Simon和Antisimon在玩石子游戏。

共有n颗石子，Simon先拿。

Simon能拿当前n和a的最大公约数，Antisimon能拿当前n和b的最大公约数。

当有一个人不能拿时（n=0）那个人就输了。

求谁赢了。

# 输入输出格式

输入格式

一行，a，b，n（1<=a,b,n<=100）

输出格式

一行，如果Simon赢了，输出0；Antisimon赢了，输出1.

# 说明

gcd(0,x)=gcd(x,0)=x;

对于样例1：

Simon拿gcd(3,9)=3颗

Antisimon拿gcd(5,6)=1颗

Simon拿gcd(3,5)=1颗

Antisimon拿gcd(5,4)=1颗

Simon拿gcd(3,3)=3颗

Antisimon输了

感谢@引领天下 提供的翻译

## 题目描述

Simon and Antisimon play a game. Initially each player receives one fixed positive integer that doesn't change throughout the game. Simon receives number $a$ and Antisimon receives number $b$ . They also have a heap of $n$ stones. The players take turns to make a move and Simon starts. During a move a player should take from the heap the number of stones equal to the greatest common divisor of the fixed number he has received and the number of stones left in the heap. A player loses when he cannot take the required number of stones (i. e. the heap has strictly less stones left than one needs to take).

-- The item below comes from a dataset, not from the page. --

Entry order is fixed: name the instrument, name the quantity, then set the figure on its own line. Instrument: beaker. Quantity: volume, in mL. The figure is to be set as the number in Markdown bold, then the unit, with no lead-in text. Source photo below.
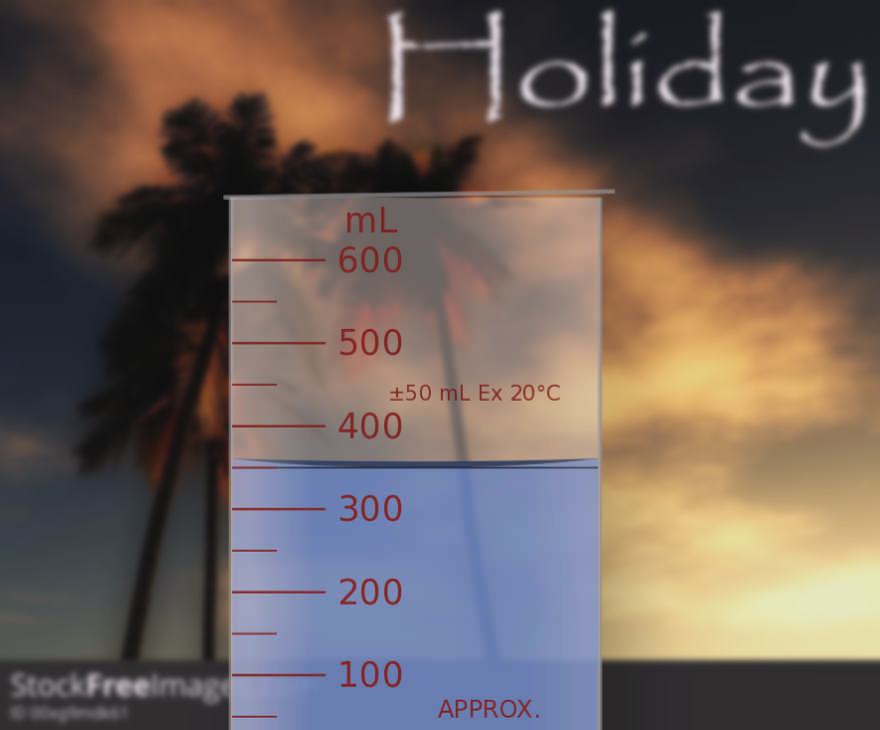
**350** mL
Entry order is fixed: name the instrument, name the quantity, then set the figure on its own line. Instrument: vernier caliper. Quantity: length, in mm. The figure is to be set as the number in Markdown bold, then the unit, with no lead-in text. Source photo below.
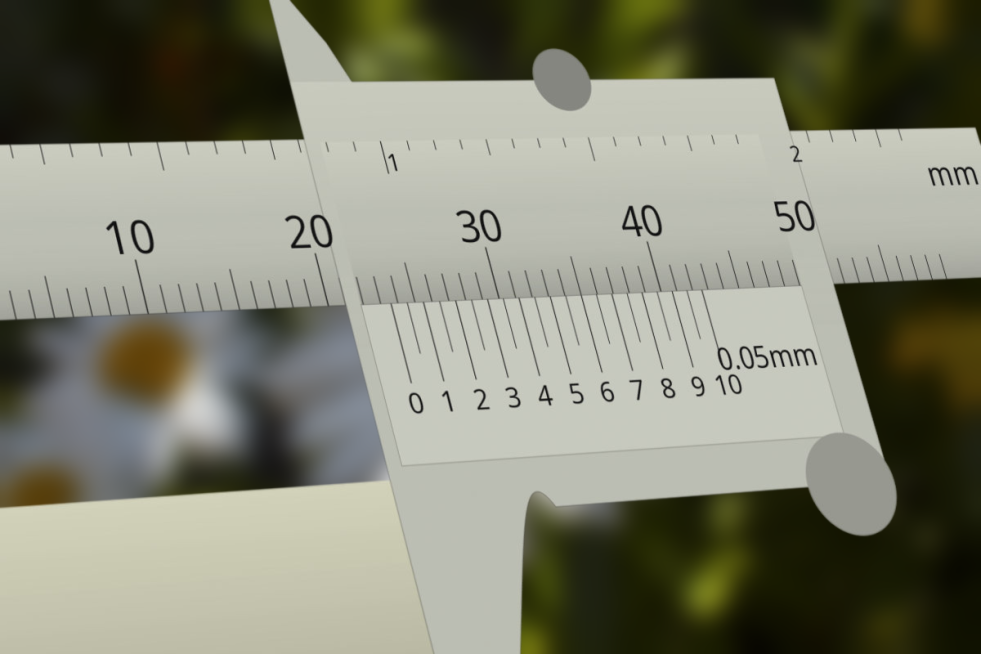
**23.6** mm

Your task is to determine by the given $a$ , $b$ and $n$ who wins the game.

## 输入输出格式

输入格式：

The only string contains space-separated integers $a$ , $b$ and $n$ ( $1<=a,b,n<=100$ ) — the fixed numbers Simon and Antisimon have received correspondingly and the initial number of stones in the pile.

输出格式：

If Simon wins, print "0" (without the quotes), otherwise print "1" (without the quotes).

## 输入输出样例

输入样例#1： 复制
3 5 9

输出样例#1： 复制
0
输入样例#2： 复制
1 1 100

输出样例#2： 复制
1

## 说明

The greatest common divisor of two non-negative integers $a$ and $b$ is such maximum positive integer $k$ , that $a$ is divisible by $k$ without remainder and similarly, $b$ is divisible by $k$ without remainder. Let $gcd(a,b)$ represent the operation of calculating the greatest common divisor of numbers $a$ and $b$ . Specifically, $gcd(x,0)=gcd(0,x)=x$ .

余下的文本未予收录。